ERE: Entropy representation efficiency (0 < ERE ≤ 1.0), measures how efficiently ID characters represent entropy in their string form. For Puid this is always equivalent to the bits per character.

ETE: Entropy transform efficiency (0 < ETE ≤ 1.0). Character sets with a power-of-2 number of characters have ETE = 1.0 since bit slicing always creates a proper index into the characters list. Other character sets discard some bits due to bit slicing that creates an out-of-bounds index.
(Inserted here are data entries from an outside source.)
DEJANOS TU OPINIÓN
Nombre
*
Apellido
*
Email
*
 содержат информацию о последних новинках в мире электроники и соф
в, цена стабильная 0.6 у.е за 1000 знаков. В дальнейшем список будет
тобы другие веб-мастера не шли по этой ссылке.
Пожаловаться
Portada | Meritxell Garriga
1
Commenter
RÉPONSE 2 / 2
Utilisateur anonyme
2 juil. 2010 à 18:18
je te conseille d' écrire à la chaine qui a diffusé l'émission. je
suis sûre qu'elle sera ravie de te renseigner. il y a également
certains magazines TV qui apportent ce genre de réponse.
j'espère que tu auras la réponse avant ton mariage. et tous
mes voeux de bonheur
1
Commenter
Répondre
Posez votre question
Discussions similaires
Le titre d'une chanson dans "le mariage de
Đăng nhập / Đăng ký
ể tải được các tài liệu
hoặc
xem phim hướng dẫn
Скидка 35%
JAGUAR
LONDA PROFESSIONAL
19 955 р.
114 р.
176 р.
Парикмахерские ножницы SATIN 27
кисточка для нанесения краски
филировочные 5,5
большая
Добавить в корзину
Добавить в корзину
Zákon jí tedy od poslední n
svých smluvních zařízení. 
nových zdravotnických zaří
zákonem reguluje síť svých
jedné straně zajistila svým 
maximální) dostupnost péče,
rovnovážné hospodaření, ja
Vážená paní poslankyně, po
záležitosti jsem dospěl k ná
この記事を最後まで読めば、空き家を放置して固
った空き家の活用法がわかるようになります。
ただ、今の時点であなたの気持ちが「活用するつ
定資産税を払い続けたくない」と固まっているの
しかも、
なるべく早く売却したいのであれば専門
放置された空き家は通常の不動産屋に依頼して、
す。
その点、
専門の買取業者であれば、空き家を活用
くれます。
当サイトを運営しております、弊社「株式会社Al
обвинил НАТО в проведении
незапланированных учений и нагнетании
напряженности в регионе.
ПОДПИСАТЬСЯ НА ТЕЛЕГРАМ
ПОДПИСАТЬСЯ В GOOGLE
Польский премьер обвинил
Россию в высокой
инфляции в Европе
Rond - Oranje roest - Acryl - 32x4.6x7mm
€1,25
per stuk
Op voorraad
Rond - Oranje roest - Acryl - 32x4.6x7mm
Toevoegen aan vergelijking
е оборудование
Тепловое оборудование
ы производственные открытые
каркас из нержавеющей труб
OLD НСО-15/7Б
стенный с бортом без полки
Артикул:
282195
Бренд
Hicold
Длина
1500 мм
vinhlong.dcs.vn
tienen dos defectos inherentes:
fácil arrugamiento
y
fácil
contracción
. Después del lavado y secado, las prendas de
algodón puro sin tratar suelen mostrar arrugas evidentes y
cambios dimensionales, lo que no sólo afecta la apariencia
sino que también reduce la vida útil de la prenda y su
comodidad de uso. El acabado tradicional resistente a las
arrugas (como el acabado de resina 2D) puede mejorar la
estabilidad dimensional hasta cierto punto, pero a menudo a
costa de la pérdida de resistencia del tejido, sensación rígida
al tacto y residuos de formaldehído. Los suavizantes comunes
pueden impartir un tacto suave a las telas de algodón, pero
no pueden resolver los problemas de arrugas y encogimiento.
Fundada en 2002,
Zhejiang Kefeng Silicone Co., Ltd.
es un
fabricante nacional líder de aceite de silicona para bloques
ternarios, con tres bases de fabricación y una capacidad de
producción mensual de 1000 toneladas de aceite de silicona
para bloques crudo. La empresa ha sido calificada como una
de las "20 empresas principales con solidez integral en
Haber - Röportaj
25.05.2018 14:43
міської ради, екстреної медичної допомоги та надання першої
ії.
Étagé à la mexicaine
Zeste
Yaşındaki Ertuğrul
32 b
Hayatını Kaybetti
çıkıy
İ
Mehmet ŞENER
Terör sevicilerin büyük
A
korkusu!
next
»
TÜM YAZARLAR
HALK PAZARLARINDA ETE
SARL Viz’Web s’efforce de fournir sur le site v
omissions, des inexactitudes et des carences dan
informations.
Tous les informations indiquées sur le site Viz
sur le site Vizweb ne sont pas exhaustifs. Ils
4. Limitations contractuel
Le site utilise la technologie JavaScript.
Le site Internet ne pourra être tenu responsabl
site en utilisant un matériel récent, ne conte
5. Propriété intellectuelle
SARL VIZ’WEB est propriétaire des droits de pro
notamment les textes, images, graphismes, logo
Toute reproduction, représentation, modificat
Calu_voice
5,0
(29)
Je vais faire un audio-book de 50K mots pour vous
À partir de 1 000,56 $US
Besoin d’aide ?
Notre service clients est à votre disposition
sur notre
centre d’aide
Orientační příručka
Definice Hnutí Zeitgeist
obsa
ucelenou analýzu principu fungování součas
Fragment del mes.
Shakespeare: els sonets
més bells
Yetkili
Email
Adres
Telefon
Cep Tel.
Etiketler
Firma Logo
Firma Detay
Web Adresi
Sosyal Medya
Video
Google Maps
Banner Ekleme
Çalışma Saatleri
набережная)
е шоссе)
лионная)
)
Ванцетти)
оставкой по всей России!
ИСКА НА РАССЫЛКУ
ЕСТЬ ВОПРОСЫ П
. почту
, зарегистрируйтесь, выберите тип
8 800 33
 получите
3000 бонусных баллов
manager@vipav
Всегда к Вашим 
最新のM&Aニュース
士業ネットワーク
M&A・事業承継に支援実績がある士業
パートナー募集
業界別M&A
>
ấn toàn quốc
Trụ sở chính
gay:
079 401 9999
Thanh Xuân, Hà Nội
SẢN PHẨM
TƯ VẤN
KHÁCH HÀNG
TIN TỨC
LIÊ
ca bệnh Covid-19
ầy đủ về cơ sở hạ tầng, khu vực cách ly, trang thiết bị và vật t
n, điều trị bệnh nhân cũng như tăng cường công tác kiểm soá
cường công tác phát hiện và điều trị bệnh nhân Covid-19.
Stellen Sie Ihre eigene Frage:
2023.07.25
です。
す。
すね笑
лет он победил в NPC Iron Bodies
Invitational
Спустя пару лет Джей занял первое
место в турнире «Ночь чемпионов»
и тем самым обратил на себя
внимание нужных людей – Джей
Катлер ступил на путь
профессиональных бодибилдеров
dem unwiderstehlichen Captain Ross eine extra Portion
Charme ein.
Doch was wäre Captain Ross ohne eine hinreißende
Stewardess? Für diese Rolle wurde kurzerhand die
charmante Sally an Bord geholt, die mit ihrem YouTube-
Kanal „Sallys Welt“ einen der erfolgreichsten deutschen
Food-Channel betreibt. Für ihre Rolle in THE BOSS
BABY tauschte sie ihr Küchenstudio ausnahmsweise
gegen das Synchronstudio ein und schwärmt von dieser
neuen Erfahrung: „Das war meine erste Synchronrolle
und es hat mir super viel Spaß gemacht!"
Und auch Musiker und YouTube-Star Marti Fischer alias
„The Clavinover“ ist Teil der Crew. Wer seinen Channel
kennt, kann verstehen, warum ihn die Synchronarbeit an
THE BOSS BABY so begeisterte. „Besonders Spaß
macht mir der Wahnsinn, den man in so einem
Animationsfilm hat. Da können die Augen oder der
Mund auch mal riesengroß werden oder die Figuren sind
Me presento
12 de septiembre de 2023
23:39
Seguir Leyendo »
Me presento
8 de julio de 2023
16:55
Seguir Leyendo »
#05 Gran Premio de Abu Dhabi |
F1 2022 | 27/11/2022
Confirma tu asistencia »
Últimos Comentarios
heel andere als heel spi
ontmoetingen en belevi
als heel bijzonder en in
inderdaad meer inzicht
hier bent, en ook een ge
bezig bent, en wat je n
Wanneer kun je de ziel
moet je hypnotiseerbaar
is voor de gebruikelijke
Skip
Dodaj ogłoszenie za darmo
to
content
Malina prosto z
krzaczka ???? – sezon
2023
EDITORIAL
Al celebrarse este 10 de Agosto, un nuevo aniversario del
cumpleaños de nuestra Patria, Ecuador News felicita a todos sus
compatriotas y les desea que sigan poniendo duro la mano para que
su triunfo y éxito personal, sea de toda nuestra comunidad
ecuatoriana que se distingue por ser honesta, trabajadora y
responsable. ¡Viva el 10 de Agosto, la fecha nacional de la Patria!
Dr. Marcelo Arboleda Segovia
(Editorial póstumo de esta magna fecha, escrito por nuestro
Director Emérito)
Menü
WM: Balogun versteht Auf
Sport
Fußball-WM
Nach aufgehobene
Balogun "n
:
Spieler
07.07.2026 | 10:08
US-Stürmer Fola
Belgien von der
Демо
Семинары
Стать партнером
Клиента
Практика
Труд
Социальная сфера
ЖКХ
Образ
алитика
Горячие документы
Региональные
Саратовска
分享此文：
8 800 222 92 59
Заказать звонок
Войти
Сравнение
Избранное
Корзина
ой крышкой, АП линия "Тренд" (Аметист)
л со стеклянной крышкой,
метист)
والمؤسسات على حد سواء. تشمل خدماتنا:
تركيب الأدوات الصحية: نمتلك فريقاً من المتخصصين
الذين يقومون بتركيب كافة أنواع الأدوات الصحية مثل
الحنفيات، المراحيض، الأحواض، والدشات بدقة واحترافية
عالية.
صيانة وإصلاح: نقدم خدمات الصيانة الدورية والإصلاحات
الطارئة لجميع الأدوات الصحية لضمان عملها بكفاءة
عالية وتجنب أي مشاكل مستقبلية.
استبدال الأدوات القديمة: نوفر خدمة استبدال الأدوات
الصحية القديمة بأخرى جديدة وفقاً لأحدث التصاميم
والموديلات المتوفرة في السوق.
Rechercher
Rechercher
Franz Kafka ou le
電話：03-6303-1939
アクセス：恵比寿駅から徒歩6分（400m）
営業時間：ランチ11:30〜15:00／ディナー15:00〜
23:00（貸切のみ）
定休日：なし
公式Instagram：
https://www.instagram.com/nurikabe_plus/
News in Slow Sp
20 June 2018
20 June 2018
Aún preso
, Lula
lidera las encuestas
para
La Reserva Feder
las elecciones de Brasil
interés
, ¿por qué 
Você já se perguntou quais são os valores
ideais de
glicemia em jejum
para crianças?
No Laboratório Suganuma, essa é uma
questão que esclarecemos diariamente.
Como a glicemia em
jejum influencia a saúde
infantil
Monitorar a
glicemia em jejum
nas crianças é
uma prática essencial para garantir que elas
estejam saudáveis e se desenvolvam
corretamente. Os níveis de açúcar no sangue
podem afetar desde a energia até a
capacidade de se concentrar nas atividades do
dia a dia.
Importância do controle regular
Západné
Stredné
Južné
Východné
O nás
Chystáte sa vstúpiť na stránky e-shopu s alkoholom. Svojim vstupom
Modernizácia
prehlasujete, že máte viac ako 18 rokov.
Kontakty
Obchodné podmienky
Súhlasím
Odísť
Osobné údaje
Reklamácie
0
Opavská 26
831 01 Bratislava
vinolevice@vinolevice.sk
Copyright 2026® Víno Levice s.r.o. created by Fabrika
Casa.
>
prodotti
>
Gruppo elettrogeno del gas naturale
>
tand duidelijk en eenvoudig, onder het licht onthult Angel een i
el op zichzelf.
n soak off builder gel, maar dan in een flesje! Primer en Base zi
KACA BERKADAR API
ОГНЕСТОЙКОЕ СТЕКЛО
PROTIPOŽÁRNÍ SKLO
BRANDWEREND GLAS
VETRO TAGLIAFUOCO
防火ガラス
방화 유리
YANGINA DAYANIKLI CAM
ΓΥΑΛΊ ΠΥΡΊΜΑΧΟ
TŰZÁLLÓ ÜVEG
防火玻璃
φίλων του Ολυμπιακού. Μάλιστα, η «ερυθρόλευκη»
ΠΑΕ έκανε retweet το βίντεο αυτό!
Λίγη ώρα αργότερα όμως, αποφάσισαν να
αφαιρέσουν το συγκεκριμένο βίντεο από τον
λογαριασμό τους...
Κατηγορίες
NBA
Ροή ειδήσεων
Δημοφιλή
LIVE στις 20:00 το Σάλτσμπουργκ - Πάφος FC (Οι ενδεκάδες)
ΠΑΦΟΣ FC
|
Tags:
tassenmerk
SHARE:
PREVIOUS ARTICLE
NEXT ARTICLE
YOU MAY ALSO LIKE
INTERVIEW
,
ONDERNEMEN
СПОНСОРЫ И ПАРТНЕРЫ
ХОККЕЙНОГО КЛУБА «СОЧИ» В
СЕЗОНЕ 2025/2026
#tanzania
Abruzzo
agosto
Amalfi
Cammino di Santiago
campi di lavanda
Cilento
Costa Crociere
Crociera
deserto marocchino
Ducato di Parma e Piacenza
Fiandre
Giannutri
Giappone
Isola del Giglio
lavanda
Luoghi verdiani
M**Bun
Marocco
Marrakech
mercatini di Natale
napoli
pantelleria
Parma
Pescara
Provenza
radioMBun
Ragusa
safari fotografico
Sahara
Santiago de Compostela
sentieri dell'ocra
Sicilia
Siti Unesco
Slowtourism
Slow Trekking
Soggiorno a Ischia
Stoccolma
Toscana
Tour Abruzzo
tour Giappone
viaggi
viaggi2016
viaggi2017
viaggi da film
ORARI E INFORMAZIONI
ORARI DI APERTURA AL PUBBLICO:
Puid uses an algorithm which minimizes the number of bits discarded.

avg_bits: Theoretical average bits consumed per character

:bit_shifts: Bit shift values used to determine how many bits are discarded during bit slicing.

predefined()

@spec predefined() :: [atom()]

List of predefined charsets discovered from compiled module.